Interview met Bouli Lanners

Wanneer we Bouli Lanners in zijn poepsjieke Sofitel-suite treffen, valt een verwonderde wenkbrauw nog net te onderdrukken. Deze rijzige man - die naam verwierf als acteur in Franse flicks, sinds enkele jaren zelf in de regiestoel zit en met zijn nieuwste prent Les Géants enkele prestigieuze prijzen won -, lijkt net als het gros van zijn filmpersonages een beetje verloren gelopen. Zijn wilde zeemansbaard, baggy pants en groene truckerspet steken in de voor hem gehuurde hotelkamer fel af tegen het trendy meubilair. Vrolijk grapt hij over het slechte eten in de buurt en wijst hij ons op twee spuuglelijke hoofdkussens die zijn bed sieren.

Dus hiervoor wordt een mens regisseur!? 

Oh, maar ik wist helemaal niet dat ik regisseur ging worden, net zomin ik ooit had voorzien acteur te worden. Vroeger wist ik zelfs niet dat zoiets bestond!

Hoe is het voor jou dan allemaal begonnen?

Vanaf mijn achttiende ben ik gewoon beginnen werken. Van een baantje in een kroeg rolde ik de tv-wereld binnen en daar heb ik zowat alles gedaan: catering, decor, geluid… én acteren natuurlijk. Het keerpunt kwam toen een super-8 filmpje van mij op Kannes, een klein filmfestival in Luik, werd opgemerkt.

SCHRIJFOPDRACHT A:
Kijk of deze uitspraken kloppen met het interview met Bouli Lanners: (i) Lanners begon op zijn achttiende te werken. (ii) Lanners had altijd al verwacht dat hij acteur zou worden. (iii) Kannes is een groot filmfestival in Brussel. Antwoord per uitspraak met ja of nee en citeer letterlijk de woorden uit het interview die de doorslag geven.

MATERIAAL VOOR OEFENING:
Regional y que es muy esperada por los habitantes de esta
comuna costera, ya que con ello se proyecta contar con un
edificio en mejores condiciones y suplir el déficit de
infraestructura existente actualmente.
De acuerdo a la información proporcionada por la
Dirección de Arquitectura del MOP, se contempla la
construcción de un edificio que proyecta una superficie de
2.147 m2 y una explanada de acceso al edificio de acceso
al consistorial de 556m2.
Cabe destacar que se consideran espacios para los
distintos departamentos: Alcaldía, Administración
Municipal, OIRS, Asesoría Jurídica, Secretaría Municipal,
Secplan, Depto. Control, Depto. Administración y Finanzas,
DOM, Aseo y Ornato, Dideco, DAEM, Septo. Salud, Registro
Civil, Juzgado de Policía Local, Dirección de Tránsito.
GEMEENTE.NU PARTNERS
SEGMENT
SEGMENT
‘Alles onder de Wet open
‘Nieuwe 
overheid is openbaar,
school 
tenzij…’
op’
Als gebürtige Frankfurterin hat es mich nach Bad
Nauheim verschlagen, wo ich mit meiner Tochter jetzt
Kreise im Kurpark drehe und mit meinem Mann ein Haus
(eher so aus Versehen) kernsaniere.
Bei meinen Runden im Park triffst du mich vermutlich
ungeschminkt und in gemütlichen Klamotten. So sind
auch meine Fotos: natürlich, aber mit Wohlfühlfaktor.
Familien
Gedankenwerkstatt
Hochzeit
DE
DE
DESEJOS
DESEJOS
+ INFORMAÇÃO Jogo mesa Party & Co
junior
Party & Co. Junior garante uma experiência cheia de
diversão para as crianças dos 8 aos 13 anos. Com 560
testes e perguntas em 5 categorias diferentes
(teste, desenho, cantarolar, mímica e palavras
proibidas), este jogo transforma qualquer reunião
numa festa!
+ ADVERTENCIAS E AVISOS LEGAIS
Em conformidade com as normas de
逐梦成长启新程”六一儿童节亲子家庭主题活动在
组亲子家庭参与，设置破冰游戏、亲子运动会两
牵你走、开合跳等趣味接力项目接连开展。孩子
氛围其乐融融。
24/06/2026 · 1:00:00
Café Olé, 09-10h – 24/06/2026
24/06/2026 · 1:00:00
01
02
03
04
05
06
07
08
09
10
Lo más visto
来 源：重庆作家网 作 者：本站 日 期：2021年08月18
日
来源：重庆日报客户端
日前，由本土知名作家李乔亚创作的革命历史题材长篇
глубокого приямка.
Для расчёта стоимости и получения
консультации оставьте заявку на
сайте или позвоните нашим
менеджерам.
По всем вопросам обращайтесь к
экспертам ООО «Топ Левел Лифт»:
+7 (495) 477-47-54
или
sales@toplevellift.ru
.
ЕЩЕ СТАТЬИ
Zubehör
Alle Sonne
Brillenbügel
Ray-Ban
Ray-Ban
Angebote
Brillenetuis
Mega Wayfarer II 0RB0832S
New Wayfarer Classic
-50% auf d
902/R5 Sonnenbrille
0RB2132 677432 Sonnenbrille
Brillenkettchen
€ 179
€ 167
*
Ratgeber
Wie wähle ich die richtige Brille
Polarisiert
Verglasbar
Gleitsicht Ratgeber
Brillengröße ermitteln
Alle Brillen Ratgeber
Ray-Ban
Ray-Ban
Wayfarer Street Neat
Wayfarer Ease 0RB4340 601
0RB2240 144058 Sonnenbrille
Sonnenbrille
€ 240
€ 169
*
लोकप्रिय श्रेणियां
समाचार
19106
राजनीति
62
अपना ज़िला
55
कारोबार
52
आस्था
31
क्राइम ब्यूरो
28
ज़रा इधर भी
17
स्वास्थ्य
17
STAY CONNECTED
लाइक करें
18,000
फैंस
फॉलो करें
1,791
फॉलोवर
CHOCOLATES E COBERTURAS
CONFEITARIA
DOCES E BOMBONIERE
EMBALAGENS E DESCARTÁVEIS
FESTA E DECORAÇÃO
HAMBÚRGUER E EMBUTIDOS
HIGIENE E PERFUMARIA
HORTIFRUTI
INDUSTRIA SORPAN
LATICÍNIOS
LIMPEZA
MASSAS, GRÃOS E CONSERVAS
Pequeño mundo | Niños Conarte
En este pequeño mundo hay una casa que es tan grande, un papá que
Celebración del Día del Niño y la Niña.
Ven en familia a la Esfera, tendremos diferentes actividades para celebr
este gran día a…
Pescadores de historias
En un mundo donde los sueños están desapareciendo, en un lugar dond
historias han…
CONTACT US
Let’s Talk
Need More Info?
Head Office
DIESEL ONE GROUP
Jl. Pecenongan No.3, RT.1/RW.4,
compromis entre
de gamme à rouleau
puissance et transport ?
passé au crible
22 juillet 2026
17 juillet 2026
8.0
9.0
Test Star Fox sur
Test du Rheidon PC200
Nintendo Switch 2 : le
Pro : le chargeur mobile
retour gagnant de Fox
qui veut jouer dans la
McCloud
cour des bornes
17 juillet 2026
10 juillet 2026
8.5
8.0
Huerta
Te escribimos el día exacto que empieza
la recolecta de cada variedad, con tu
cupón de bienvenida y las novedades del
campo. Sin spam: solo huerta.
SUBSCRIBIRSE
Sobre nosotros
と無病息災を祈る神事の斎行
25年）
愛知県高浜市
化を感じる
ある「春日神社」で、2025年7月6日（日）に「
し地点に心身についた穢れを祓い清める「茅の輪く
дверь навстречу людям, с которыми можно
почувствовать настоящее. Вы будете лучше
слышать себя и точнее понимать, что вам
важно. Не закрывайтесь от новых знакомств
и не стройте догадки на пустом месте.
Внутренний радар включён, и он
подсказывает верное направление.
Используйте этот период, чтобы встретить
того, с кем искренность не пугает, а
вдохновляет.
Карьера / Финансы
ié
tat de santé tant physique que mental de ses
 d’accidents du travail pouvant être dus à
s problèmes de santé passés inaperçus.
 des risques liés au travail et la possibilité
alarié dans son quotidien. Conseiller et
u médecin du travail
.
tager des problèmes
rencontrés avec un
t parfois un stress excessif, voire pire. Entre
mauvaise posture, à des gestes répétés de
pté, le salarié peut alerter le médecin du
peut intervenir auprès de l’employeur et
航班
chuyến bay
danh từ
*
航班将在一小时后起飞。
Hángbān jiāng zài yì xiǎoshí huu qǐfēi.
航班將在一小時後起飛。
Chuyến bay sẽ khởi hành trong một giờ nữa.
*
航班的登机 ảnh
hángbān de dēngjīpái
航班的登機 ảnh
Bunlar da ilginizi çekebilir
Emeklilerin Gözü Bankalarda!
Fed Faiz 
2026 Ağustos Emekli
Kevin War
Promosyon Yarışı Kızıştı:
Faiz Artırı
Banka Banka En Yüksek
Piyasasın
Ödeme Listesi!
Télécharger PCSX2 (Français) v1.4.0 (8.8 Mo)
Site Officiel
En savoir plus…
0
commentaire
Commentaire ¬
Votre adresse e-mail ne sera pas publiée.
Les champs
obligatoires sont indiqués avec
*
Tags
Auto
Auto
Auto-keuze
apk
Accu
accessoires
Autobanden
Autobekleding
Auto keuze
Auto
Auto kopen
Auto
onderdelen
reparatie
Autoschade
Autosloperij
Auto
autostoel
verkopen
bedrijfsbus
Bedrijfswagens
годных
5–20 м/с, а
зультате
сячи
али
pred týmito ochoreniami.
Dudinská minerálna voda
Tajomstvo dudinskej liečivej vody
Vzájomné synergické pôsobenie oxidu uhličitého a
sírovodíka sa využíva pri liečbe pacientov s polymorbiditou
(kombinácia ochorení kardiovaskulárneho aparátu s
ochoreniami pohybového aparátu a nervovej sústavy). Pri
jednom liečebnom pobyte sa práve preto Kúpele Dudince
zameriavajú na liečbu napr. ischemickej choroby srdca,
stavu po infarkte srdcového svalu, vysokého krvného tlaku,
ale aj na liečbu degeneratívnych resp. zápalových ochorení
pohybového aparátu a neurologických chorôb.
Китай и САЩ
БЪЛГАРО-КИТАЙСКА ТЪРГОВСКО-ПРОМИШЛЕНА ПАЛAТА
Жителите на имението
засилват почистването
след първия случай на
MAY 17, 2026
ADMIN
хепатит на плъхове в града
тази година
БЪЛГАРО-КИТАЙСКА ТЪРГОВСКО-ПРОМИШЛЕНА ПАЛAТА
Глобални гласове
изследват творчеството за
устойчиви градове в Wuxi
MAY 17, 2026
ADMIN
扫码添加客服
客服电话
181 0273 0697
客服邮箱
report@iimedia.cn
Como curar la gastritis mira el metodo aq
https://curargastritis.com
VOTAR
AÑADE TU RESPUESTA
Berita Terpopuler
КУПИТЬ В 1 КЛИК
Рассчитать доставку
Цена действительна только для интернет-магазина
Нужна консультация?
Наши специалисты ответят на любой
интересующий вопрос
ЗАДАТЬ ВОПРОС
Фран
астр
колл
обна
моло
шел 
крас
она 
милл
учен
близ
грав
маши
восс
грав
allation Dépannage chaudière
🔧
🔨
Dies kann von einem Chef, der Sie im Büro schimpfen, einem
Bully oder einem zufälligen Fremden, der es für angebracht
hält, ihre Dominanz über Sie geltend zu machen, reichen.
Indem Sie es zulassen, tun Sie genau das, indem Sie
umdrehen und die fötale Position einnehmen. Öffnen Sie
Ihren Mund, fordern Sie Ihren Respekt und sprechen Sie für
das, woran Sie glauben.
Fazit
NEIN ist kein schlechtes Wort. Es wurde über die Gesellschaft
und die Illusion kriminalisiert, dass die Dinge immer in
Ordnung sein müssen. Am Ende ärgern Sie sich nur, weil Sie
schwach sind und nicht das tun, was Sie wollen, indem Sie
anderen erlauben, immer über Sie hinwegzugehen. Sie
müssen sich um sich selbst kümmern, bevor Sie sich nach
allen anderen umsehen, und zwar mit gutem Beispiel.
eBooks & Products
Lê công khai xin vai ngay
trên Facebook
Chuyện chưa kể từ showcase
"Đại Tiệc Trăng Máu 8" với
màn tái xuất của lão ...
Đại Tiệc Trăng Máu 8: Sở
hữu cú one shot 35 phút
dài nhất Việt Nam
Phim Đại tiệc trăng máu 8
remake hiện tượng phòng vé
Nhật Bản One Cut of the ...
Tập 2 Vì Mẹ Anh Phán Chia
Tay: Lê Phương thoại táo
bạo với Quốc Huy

SCHRIJFOPDRACHT B:
Neem uit de lijst hierboven alles vanaf het begin tot en met de regel met "0RB2132 677432 Sonnenbrille" over, maar hernoem daarin "Ray-Ban" tot "Ray Ban" en laat de rest precies zoals het is. Geef alleen die regels.

ANTWOORDVAK A:
(i) Ja: "Vanaf mijn achttiende ben ik gewoon beginnen werken."
(ii) Nee: "net zomin ik ooit had voorzien acteur te worden"
(iii) Nee: "Kannes, een klein filmfestival in Luik"

ANTWOORDVAK B:
Regional y que es muy esperada por los habitantes de esta
comuna costera, ya que con ello se proyecta contar con un
edificio en mejores condiciones y suplir el déficit de
infraestructura existente actualmente.
De acuerdo a la información proporcionada por la
Dirección de Arquitectura del MOP, se contempla la
construcción de un edificio que proyecta una superficie de
2.147 m2 y una explanada de acceso al edificio de acceso
al consistorial de 556m2.
Cabe destacar que se consideran espacios para los
distintos departamentos: Alcaldía, Administración
Municipal, OIRS, Asesoría Jurídica, Secretaría Municipal,
Secplan, Depto. Control, Depto. Administración y Finanzas,
DOM, Aseo y Ornato, Dideco, DAEM, Septo. Salud, Registro
Civil, Juzgado de Policía Local, Dirección de Tránsito.
GEMEENTE.NU PARTNERS
SEGMENT
SEGMENT
‘Alles onder de Wet open
‘Nieuwe 
overheid is openbaar,
school 
tenzij…’
op’
Als gebürtige Frankfurterin hat es mich nach Bad
Nauheim verschlagen, wo ich mit meiner Tochter jetzt
Kreise im Kurpark drehe und mit meinem Mann ein Haus
(eher so aus Versehen) kernsaniere.
Bei meinen Runden im Park triffst du mich vermutlich
ungeschminkt und in gemütlichen Klamotten. So sind
auch meine Fotos: natürlich, aber mit Wohlfühlfaktor.
Familien
Gedankenwerkstatt
Hochzeit
DE
DE
DESEJOS
DESEJOS
+ INFORMAÇÃO Jogo mesa Party & Co
junior
Party & Co. Junior garante uma experiência cheia de
diversão para as crianças dos 8 aos 13 anos. Com 560
testes e perguntas em 5 categorias diferentes
(teste, desenho, cantarolar, mímica e palavras
proibidas), este jogo transforma qualquer reunião
numa festa!
+ ADVERTENCIAS E AVISOS LEGAIS
Em conformidade com as normas de
逐梦成长启新程”六一儿童节亲子家庭主题活动在
组亲子家庭参与，设置破冰游戏、亲子运动会两
牵你走、开合跳等趣味接力项目接连开展。孩子
氛围其乐融融。
24/06/2026 · 1:00:00
Café Olé, 09-10h – 24/06/2026
24/06/2026 · 1:00:00
01
02
03
04
05
06
07
08
09
10
Lo más visto
来 源：重庆作家网 作 者：本站 日 期：2021年08月18
日
来源：重庆日报客户端
日前，由本土知名作家李乔亚创作的革命历史题材长篇
глубокого приямка.
Для расчёта стоимости и получения
консультации оставьте заявку на
сайте или позвоните нашим
менеджерам.
По всем вопросам обращайтесь к
экспертам ООО «Топ Левел Лифт»:
+7 (495) 477-47-54
или
sales@toplevellift.ru
.
ЕЩЕ СТАТЬИ
Zubehör
Alle Sonne
Brillenbügel
Ray Ban
Ray Ban
Angebote
Brillenetuis
Mega Wayfarer II 0RB0832S
New Wayfarer Classic
-50% auf d
902/R5 Sonnenbrille
0RB2132 677432 Sonnenbrille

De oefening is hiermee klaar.